Oh welch Elend! Und dieser Hunger … Ich sollte dringend etwas essen, aber nicht ehe ich nicht diese dämlichen Briefe übergeben habe. „Truffaldino, geh zur Post und hol mir meine Briefe!“, und dann auch noch alle beide von ihnen! Oh, wenn sie nur wüssten, dass ich nicht nur für sie alleine, sondern auch für einen anderen Herren tätig bin, ja dann könnten sie vielleicht verstehen, wie hart ich arbeite und wie viel höher der Lohn für mein schweres Tagewerk ausfallen sollte. Würden sie verstehen, was es bedeutet ei-ein Truffaldino zu sein, ja dann - aber auch nur dann - würden sie auf ihre Knie sinken und Lobeshymnen über mich singen … Aber nein, da sind sie in ihren feinen Anzügen und kommandieren mich herum wie einen räudigen Hund! Doch in meiner Güte vergebe ich ihnen, sie wissen es nun mal nicht besser, die Armen. (Die Angestellte der Poststelle unterbricht ihn.)

(laut) Oh, was sagen, werte Dame? Bin ich etwa an der Reihe? Drei Minuten warten Sie schon sagen Sie? Ach, Sie übertreiben doch!
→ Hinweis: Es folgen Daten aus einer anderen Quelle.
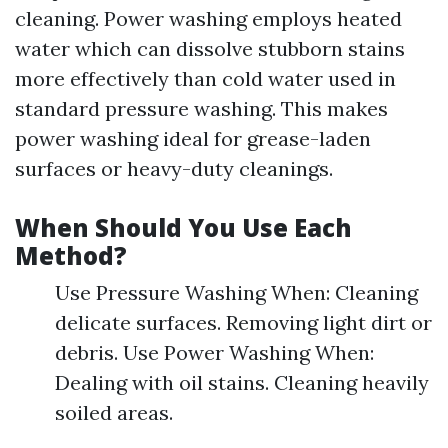
cleaning. Power washing employs heated
water which can dissolve stubborn stains
more effectively than cold water used in
standard pressure washing. This makes
power washing ideal for grease-laden
surfaces or heavy-duty cleanings.
When Should You Use Each
Method?
Use Pressure Washing When: Cleaning
delicate surfaces. Removing light dirt or
debris. Use Power Washing When:
Dealing with oil stains. Cleaning heavily
soiled areas.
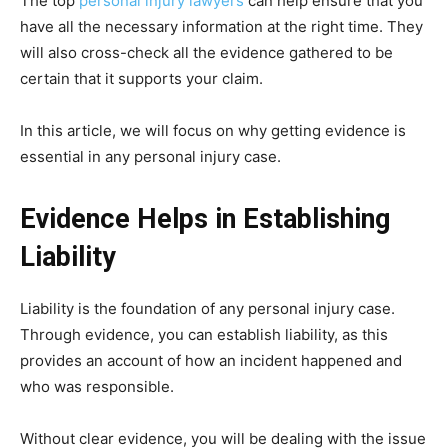
The top
personal injury lawyers
can help ensure that you
have all the necessary information at the right time. They
will also cross-check all the evidence gathered to be
certain that it supports your claim.
In this article, we will focus on why getting evidence is
essential in any personal injury case.
Evidence Helps in Establishing
Liability
Liability is the foundation of any personal injury case.
Through evidence, you can establish liability, as this
provides an account of how an incident happened and
who was responsible.
Without clear evidence, you will be dealing with the issue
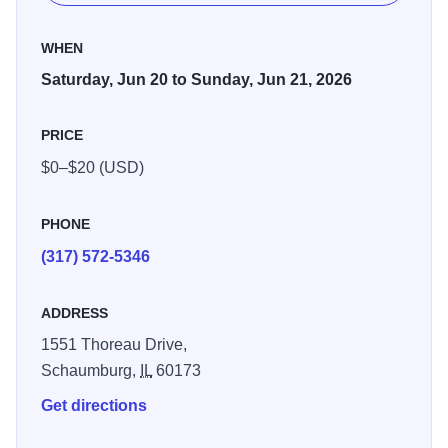
WHEN
Saturday, Jun 20 to Sunday, Jun 21, 2026
PRICE
$0–$20 (USD)
PHONE
(317) 572-5346
ADDRESS
1551 Thoreau Drive,
Schaumburg,
IL
60173
Get directions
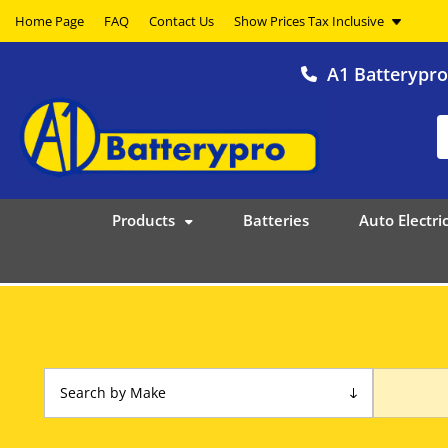
Home Page
FAQ
Contact Us
A1 Batterypr
Products
Batteries
Auto Electric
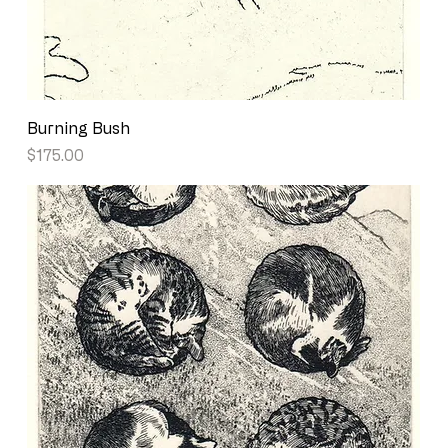
Burning Bush
Price
$175.00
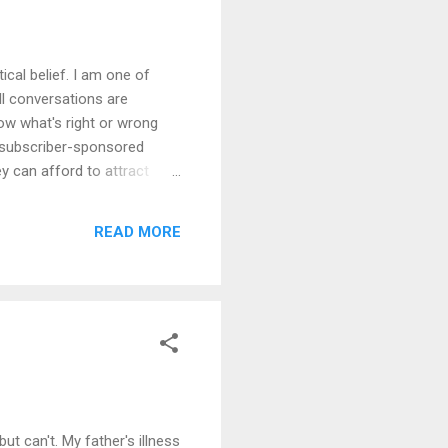
ical belief. I am one of
ll conversations are
know what's right or wrong
f subscriber-sponsored
y can afford to attract
, but they struggle to
questioned whether I am
READ MORE
ot through an action of my
ut can't. My father's illness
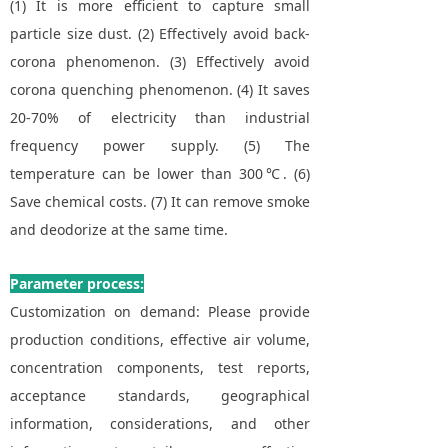
(1) It is more efficient to capture small
particle size dust. (2) Effectively avoid back-
corona phenomenon. (3) Effectively avoid
corona quenching phenomenon. (4) It saves
20-70% of electricity than industrial
frequency power supply. (5) The
temperature can be lower than 300℃. (6)
Save chemical costs. (7) It can remove smoke
and deodorize at the same time.
Parameter process:
Customization on demand: Please provide
production conditions, effective air volume,
concentration components, test reports,
acceptance standards, geographical
information, considerations, and other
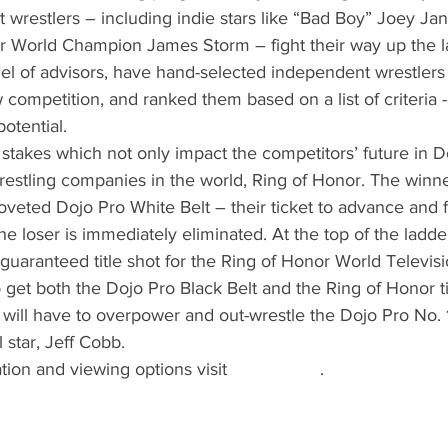
wrestlers – including indie stars like “Bad Boy” Joey Ja
er World Champion James Storm – fight their way up the l
nel of advisors, have hand-selected independent wrestlers 
w competition, and ranked them based on a list of criteria 
potential.
stakes which not only impact the competitors’ future in Do
restling companies in the world, Ring of Honor. The winne
veted Dojo Pro White Belt – their ticket to advance and f
e loser is immediately eliminated. At the top of the ladde
 guaranteed title shot for the Ring of Honor World Televisi
get both the Dojo Pro Black Belt and the Ring of Honor tit
g will have to overpower and out-wrestle the Dojo Pro No. 
 star, Jeff Cobb. 
ation and viewing options visit 
dojopro.co
 .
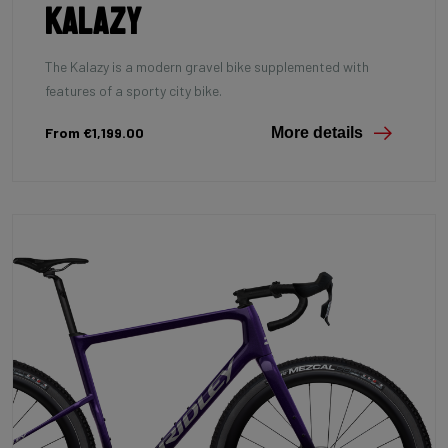
Kalazy
The Kalazy is a modern gravel bike supplemented with
features of a sporty city bike.
From €1,199.00
More details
Ich bade lediglich im Donnergrollen meiner Geistesblitze! ---- (Sie unterbricht ihn - mittlerweile recht genervt - erneut) Oh, aber natürlich werte Dame. Ich hätte gerne die Briefe für Federico Rasponi und Florindo Aretusi ---- Wie? ---- Ach ja. Gehen Sie ruhig und suchen Sie die Briefe, ich werde warten. Aber nicht zu lange! Es ist wichtig! Immerhin reden wir hier von den hochgeachteten Herren der Häuser Rasponi und Aretusi! ---- Wie bitte? ---- Sie fragen mich gerade allen Ernstes wer diese Herren sind?! Ja also werte Dame, wenn Sie das nicht wissen, dann müssen Sie wohl zu den gedimmten Lichtern dieser Erde gehören. Nun aber rasch, die Briefe ----

(jemand stürmt aufgebracht in die Post) He, was ist denn jetzt los?! (zu sich) Da stürzt einfach jemand hier in die Post, ja was soll denn dieses Geschrei? Was will dieser Herr denn so plötzlich? (laut) Wer sind Sie denn und was wollen Sie hier?! ---- W-was sagen Sie?! Eine Pandemie ist ausgebrochen?! ---- Aber jetzt warten Sie doch mal, wo wollen Sie denn hin?! Was meinen Sie denn mit Pan-de-mie überhaupt?! (die Person ist schon wieder weg) ---- Nun, da ist er fort… Aber was meinte er nun mit diesem eigenartigen Wort? Was soll das bloß sein? .... (zu der Angestellten rufend) Werte Dame, bringen Sie mir sofort die Briefe, ich muss umgehend zu meinen Dienstherren! Avanti, avanti! ---- Ah, na endlich. Nun sagen Sie mir aber werte Dame, wissen Sie, was Pandemie bedeutet? ---- Wie bitte?! Krankheit … Verderben … Tod?! ... Ich soll in meiner Unterkunft bleiben und darf nur eine einzige andere Person treffen?! Quarantäne?! Aber, gute Dame, wie soll ich denn dann noch in der Gastronomie speisen gehen?! Wie soll ich denn so arbeiten, wo ich doch für zwei Haushalte tätig bin und dabei nur einen sehen darf?! Oh, welch finanzielles Debakel! Was, wenn ich einem von ihnen kündigen muss? Oder noch schlimmer, was wenn die Herren mir kündigen?! Wie soll ich denn dann noch länger für mich sorgen? Ach, Truffaldino, warum?! Warum immer du, Truffaldino! Das Leben, es zermürbt dich … (zur Angestellten, traurig) Ich danke werte Dame, passen Sie auf sich auf!

(er verlässt die Poststelle und tritt auf die Straße hinaus)

Was mach ich nur jetzt, was mach ich denn nur? ----- Mh, wie eigenartig, alle Menschen rennen in die Richtung, d-des (sein Atem stockt, es ist als hätte man ihm einen gehören Schlag verpasst, Herzstillstand) ----- EINKAUFSLADENS! Oh, wie konnte ich es nur vergessen?! Ich muss los, mich eindecken! Wer weiß, wann ich das nächste Mal in die Gastronomie kann, ich muss einkaufen! Ich - ich brauche alles! Würstchen, Käse, Brot, Trockenfrüchte und ---- oh, wie konnte ich es vergessen? Was, wenn ich aufs Örtchen muss und das Toilettenpapier geht zur Neige, was dann?! Ich - für immer gefangen auf den endlosen Weiten meiner Kloschüssel … Ein Graus! Bestimmt ist vom guten Dreilagigen schon alles weg! Ich habe keine Zeit zu verlieren. Auf Truffaldino, vorwärts, vorwärts! Deine Schränke warten gefüllt zu werden und du – jawohl – du wirst überleben!